Kraft is an ideal owner to cover because he’s incredibly needy. (On Tuesday, he was telling reporters of Brady, “I love him like a son.”) Brady can be purposefully bland, but the scandals he has been involved in—or, as he tells it, have been thrust upon him—give him a kind of texture.
“The villain is always far more compelling than the guy who is Mr. Perfect,” said Leibovich, who interviewed Brady for his book Big Game. “That’s why, in a weird, paradoxical way, Brady made such a great villain.”
Belichick may stiff-arm beat writers and even the league’s cherished TV partners. But his remoteness has created its own alternate content stream. I can’t think of another NFL coach whose leisure photos would be a thing, maybe outside of Andy Reid.

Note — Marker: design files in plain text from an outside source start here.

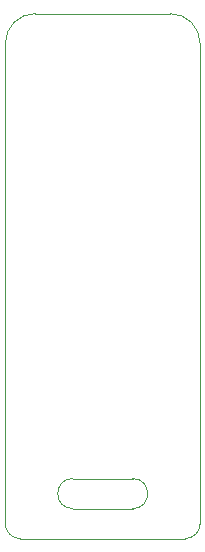
<source format=gbr>
G04 #@! TF.GenerationSoftware,KiCad,Pcbnew,5.1.5-52549c5~84~ubuntu18.04.1*
G04 #@! TF.CreationDate,2020-02-11T17:12:05+00:00*
G04 #@! TF.ProjectId,leds,6c656473-2e6b-4696-9361-645f70636258,rev?*
G04 #@! TF.SameCoordinates,Original*
G04 #@! TF.FileFunction,Profile,NP*
%FSLAX46Y46*%
G04 Gerber Fmt 4.6, Leading zero omitted, Abs format (unit mm)*
G04 Created by KiCad (PCBNEW 5.1.5-52549c5~84~ubuntu18.04.1) date 2020-02-11 17:12:05*
%MOMM*%
%LPD*%
G04 APERTURE LIST*
%ADD10C,0.050000*%
G04 APERTURE END LIST*
D10*
X116840000Y-101600000D02*
X121920000Y-101600000D01*
X116840000Y-104140000D02*
G75*
G02X116840000Y-101600000I0J1270000D01*
G01*
X121920000Y-101600000D02*
G75*
G02X121920000Y-104140000I0J-1270000D01*
G01*
X116840000Y-104140000D02*
X121920000Y-104140000D01*
X111125000Y-64770000D02*
G75*
G02X113665000Y-62230000I2540000J0D01*
G01*
X125095000Y-62230000D02*
G75*
G02X127635000Y-64770000I0J-2540000D01*
G01*
X111125000Y-105410000D02*
X111125000Y-64770000D01*
X127635000Y-64770000D02*
X127635000Y-105410000D01*
X112395000Y-106680000D02*
G75*
G02X111125000Y-105410000I0J1270000D01*
G01*
X127635000Y-105410000D02*
G75*
G02X126365000Y-106680000I-1270000J0D01*
G01*
X112395000Y-106680000D02*
X126365000Y-106680000D01*
X113665000Y-62230000D02*
X125095000Y-62230000D01*
M02*

</source>
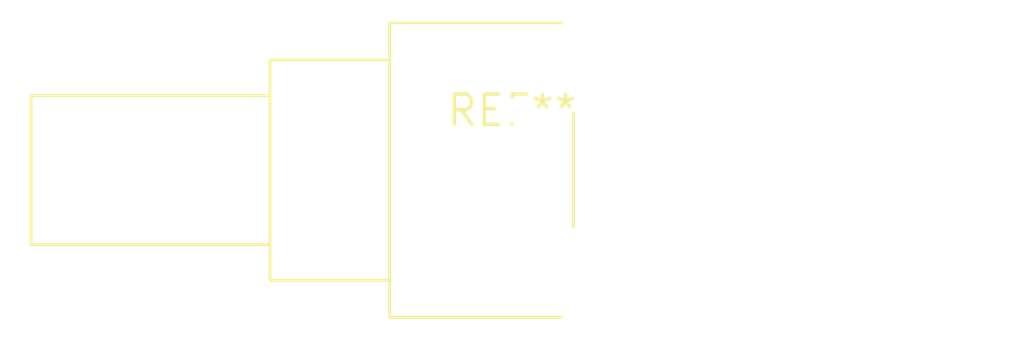
<source format=kicad_pcb>
(kicad_pcb (version 20240108) (generator pcbnew)

  (general
    (thickness 1.6)
  )

  (paper "A4")
  (layers
    (0 "F.Cu" signal)
    (31 "B.Cu" signal)
    (32 "B.Adhes" user "B.Adhesive")
    (33 "F.Adhes" user "F.Adhesive")
    (34 "B.Paste" user)
    (35 "F.Paste" user)
    (36 "B.SilkS" user "B.Silkscreen")
    (37 "F.SilkS" user "F.Silkscreen")
    (38 "B.Mask" user)
    (39 "F.Mask" user)
    (40 "Dwgs.User" user "User.Drawings")
    (41 "Cmts.User" user "User.Comments")
    (42 "Eco1.User" user "User.Eco1")
    (43 "Eco2.User" user "User.Eco2")
    (44 "Edge.Cuts" user)
    (45 "Margin" user)
    (46 "B.CrtYd" user "B.Courtyard")
    (47 "F.CrtYd" user "F.Courtyard")
    (48 "B.Fab" user)
    (49 "F.Fab" user)
    (50 "User.1" user)
    (51 "User.2" user)
    (52 "User.3" user)
    (53 "User.4" user)
    (54 "User.5" user)
    (55 "User.6" user)
    (56 "User.7" user)
    (57 "User.8" user)
    (58 "User.9" user)
  )

  (setup
    (pad_to_mask_clearance 0)
    (pcbplotparams
      (layerselection 0x00010fc_ffffffff)
      (plot_on_all_layers_selection 0x0000000_00000000)
      (disableapertmacros false)
      (usegerberextensions false)
      (usegerberattributes false)
      (usegerberadvancedattributes false)
      (creategerberjobfile false)
      (dashed_line_dash_ratio 12.000000)
      (dashed_line_gap_ratio 3.000000)
      (svgprecision 4)
      (plotframeref false)
      (viasonmask false)
      (mode 1)
      (useauxorigin false)
      (hpglpennumber 1)
      (hpglpenspeed 20)
      (hpglpendiameter 15.000000)
      (dxfpolygonmode false)
      (dxfimperialunits false)
      (dxfusepcbnewfont false)
      (psnegative false)
      (psa4output false)
      (plotreference false)
      (plotvalue false)
      (plotinvisibletext false)
      (sketchpadsonfab false)
      (subtractmaskfromsilk false)
      (outputformat 1)
      (mirror false)
      (drillshape 1)
      (scaleselection 1)
      (outputdirectory "")
    )
  )

  (net 0 "")

  (footprint "Potentiometer_Alps_RK09L_Single_Horizontal" (layer "F.Cu") (at 0 0))

)

</source>
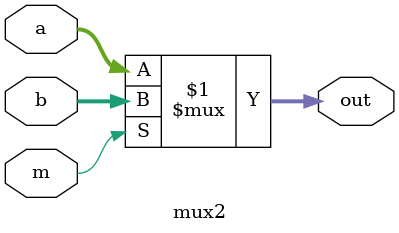
<source format=v>
`timescale 1ns / 1ps


module mux2
    #(parameter N = 32) 	    //Êý¾Ý¿í¶È
    (output [N-1:0] out,        //Êä³ö
    input m,                    //Ñ¡ÔñÐÅºÅ                     
    input [N-1:0] a, b          //ÊäÈë
    );
    
    assign out = m? b : a;
endmodule


</source>
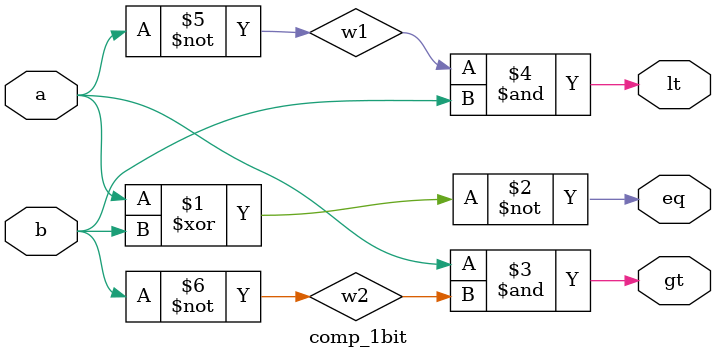
<source format=v>
`timescale 1ns / 1ps
module comparator( input [3:0]a,
                    input [3:0]b,
                    output lt,Eq,gt
    );
 wire [18:1]w;
 comp_1bit c1(a[3],b[3],w[1],w[2],w[3]);
 comp_1bit c2(a[2],b[2],w[4],w[5],w[6]);
 comp_1bit c3(a[1],b[1],w[7],w[8],w[9]);
 comp_1bit c4(a[0],b[0],w[10],w[11],w[12]); 
 
 and equall(Eq,w[2],w[5],w[8],w[11]);
 
 and a0(w[13],w[4],w[2]);
 and a1(w[15],w[7],w[5],w[2]);
 and a2(w[17],w[8],w[5],w[2],w[10]);
 or lessthan(lt,w[1],w[13],w[15],w[17]);
 
 and a3(w[14],w[6],w[2]);
 and a4(w[16],w[9],w[5],w[2]);
 and a5(w[18],w[8],w[5],w[2],w[12]);
 or greaterthan(gt,w[3],w[14],w[16],w[18]);
endmodule
// 1-Bit comparator
module comp_1bit(input a,b,
                output lt,eq,gt
                );
wire w1,w2;
xnor (eq, a, b);
not (w1,a);
not (w2,b);
and (gt,a,w2);
and (lt,w1,b);
endmodule

/* Top module for implementing on FPGA
module top(sw,led);
input [7:0]sw;
output [2:0]led;
comparator dut(.a(sw[3:0]),
                .b(sw[7:4]),
                .Eq(led[0]),
                .gt(led[1]),
                .lt(led[2])
                );

endmodule

*/

</source>
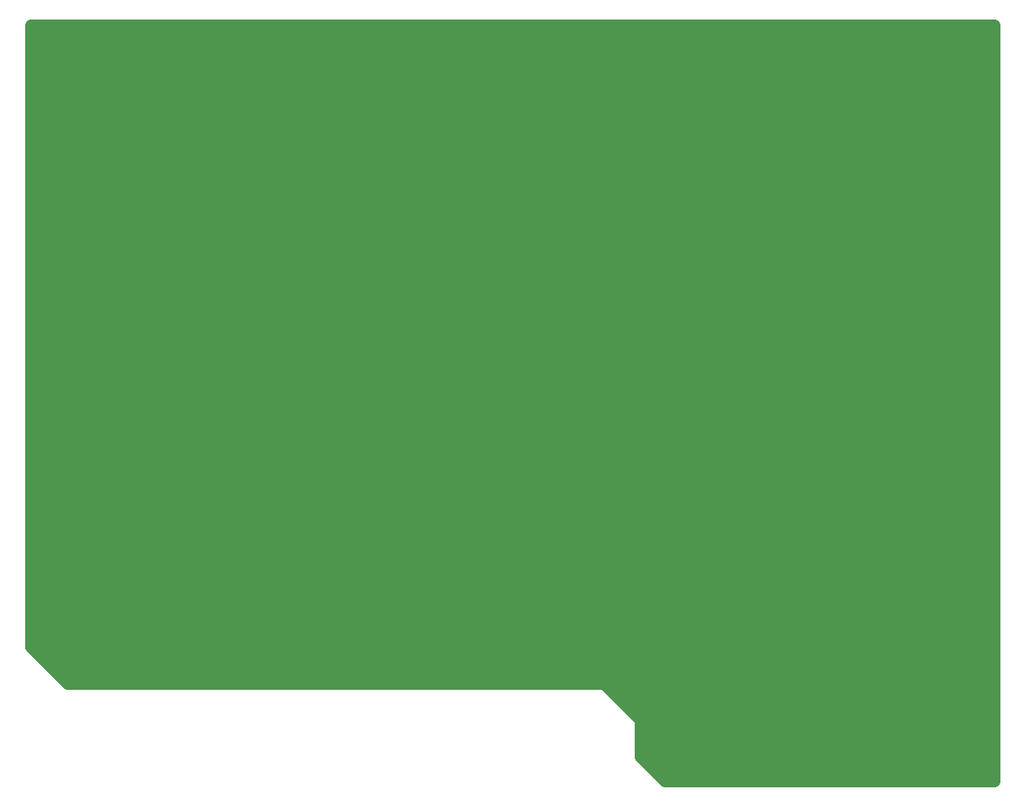
<source format=gbr>
G75*
%MOIN*%
%OFA0B0*%
%FSLAX25Y25*%
%IPPOS*%
%LPD*%
%AMOC8*
5,1,8,0,0,1.08239X$1,22.5*
%
%ADD10C,0.05000*%
D10*
X0018500Y0043500D02*
X0003500Y0058500D01*
X0003500Y0313500D01*
X0398500Y0313500D01*
X0398500Y0003500D01*
X0263500Y0003500D01*
X0253500Y0013500D01*
X0253500Y0028500D01*
X0238500Y0043500D01*
X0018500Y0043500D01*
X0013515Y0048485D02*
X0398500Y0048485D01*
X0398500Y0053484D02*
X0008516Y0053484D01*
X0003518Y0058482D02*
X0398500Y0058482D01*
X0398500Y0063481D02*
X0003500Y0063481D01*
X0003500Y0068479D02*
X0398500Y0068479D01*
X0398500Y0073478D02*
X0003500Y0073478D01*
X0003500Y0078476D02*
X0398500Y0078476D01*
X0398500Y0083475D02*
X0003500Y0083475D01*
X0003500Y0088473D02*
X0398500Y0088473D01*
X0398500Y0093472D02*
X0003500Y0093472D01*
X0003500Y0098470D02*
X0398500Y0098470D01*
X0398500Y0103469D02*
X0003500Y0103469D01*
X0003500Y0108467D02*
X0398500Y0108467D01*
X0398500Y0113466D02*
X0003500Y0113466D01*
X0003500Y0118464D02*
X0398500Y0118464D01*
X0398500Y0123463D02*
X0003500Y0123463D01*
X0003500Y0128461D02*
X0398500Y0128461D01*
X0398500Y0133460D02*
X0003500Y0133460D01*
X0003500Y0138458D02*
X0398500Y0138458D01*
X0398500Y0143457D02*
X0003500Y0143457D01*
X0003500Y0148455D02*
X0398500Y0148455D01*
X0398500Y0153454D02*
X0003500Y0153454D01*
X0003500Y0158452D02*
X0398500Y0158452D01*
X0398500Y0163451D02*
X0003500Y0163451D01*
X0003500Y0168449D02*
X0398500Y0168449D01*
X0398500Y0173448D02*
X0003500Y0173448D01*
X0003500Y0178446D02*
X0398500Y0178446D01*
X0398500Y0183445D02*
X0003500Y0183445D01*
X0003500Y0188443D02*
X0398500Y0188443D01*
X0398500Y0193442D02*
X0003500Y0193442D01*
X0003500Y0198440D02*
X0398500Y0198440D01*
X0398500Y0203439D02*
X0003500Y0203439D01*
X0003500Y0208437D02*
X0398500Y0208437D01*
X0398500Y0213436D02*
X0003500Y0213436D01*
X0003500Y0218434D02*
X0398500Y0218434D01*
X0398500Y0223433D02*
X0003500Y0223433D01*
X0003500Y0228432D02*
X0398500Y0228432D01*
X0398500Y0233430D02*
X0003500Y0233430D01*
X0003500Y0238429D02*
X0398500Y0238429D01*
X0398500Y0243427D02*
X0003500Y0243427D01*
X0003500Y0248426D02*
X0398500Y0248426D01*
X0398500Y0253424D02*
X0003500Y0253424D01*
X0003500Y0258423D02*
X0398500Y0258423D01*
X0398500Y0263421D02*
X0003500Y0263421D01*
X0003500Y0268420D02*
X0398500Y0268420D01*
X0398500Y0273418D02*
X0003500Y0273418D01*
X0003500Y0278417D02*
X0398500Y0278417D01*
X0398500Y0283415D02*
X0003500Y0283415D01*
X0003500Y0288414D02*
X0398500Y0288414D01*
X0398500Y0293412D02*
X0003500Y0293412D01*
X0003500Y0298411D02*
X0398500Y0298411D01*
X0398500Y0303409D02*
X0003500Y0303409D01*
X0003500Y0308408D02*
X0398500Y0308408D01*
X0398500Y0313406D02*
X0003500Y0313406D01*
X0238513Y0043487D02*
X0398500Y0043487D01*
X0398500Y0038488D02*
X0243512Y0038488D01*
X0248510Y0033490D02*
X0398500Y0033490D01*
X0398500Y0028491D02*
X0253500Y0028491D01*
X0253500Y0023493D02*
X0398500Y0023493D01*
X0398500Y0018494D02*
X0253500Y0018494D01*
X0253504Y0013496D02*
X0398500Y0013496D01*
X0398500Y0008497D02*
X0258503Y0008497D01*
M02*

</source>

The ’90s Cowboys used to be the record holder for extracurricular activities, real and alleged, which produced mountains of journalism. The Patriots took the lead with Spygate, Deflategate, Kraft’s solicitation charges, and the Aaron Hernandez murder trial. For another franchise, Belichick’s endorsement of Donald Trump would have been a nuclear event. With the Pats, it almost gets lost.
Thanks partly to such quagmires, Patriots coverage came to mimic, or maybe anticipate, the contours of political coverage. You’re pro-Pats. Or—the pro-Pats people say—you’re anti-Pats. This creates yet another meta layer of content, as Darlington, Chris Mortensen, Sports Illustrated’s Charlotte Wilder, and anyone who has been lit up on a Boston sports radio show can attest.
There’s an irony to the Patriots beat being a career-maker. Teams like the Warriors and Cowboys laid out the welcome mat for reporters. Covering the Patriots is more of a chore, as if enduring those “on to Cincinnati” answers is the price of fame. “Social distancing is basically the Patriot Way placed onto society,” said Leibovich.
Even with Brady gone, it’s not like the Patriots beat will fade into obscurity. “Was Brady or Belichick the Real Genius?” will be an ESPN chyron into the next presidential administration, provided debate shows are still being produced. Belichick powering an Andy Dalton–led team into the Super Bowl could produce another coverage boomlet.
But in the meantime, the Patriots press corps will have to share its good fortune with some star-crossed counterparts. If there’s any life left in Brady’s 42-year-old arm, you can go ahead and congratulate Rick Stroud on his book deal right now.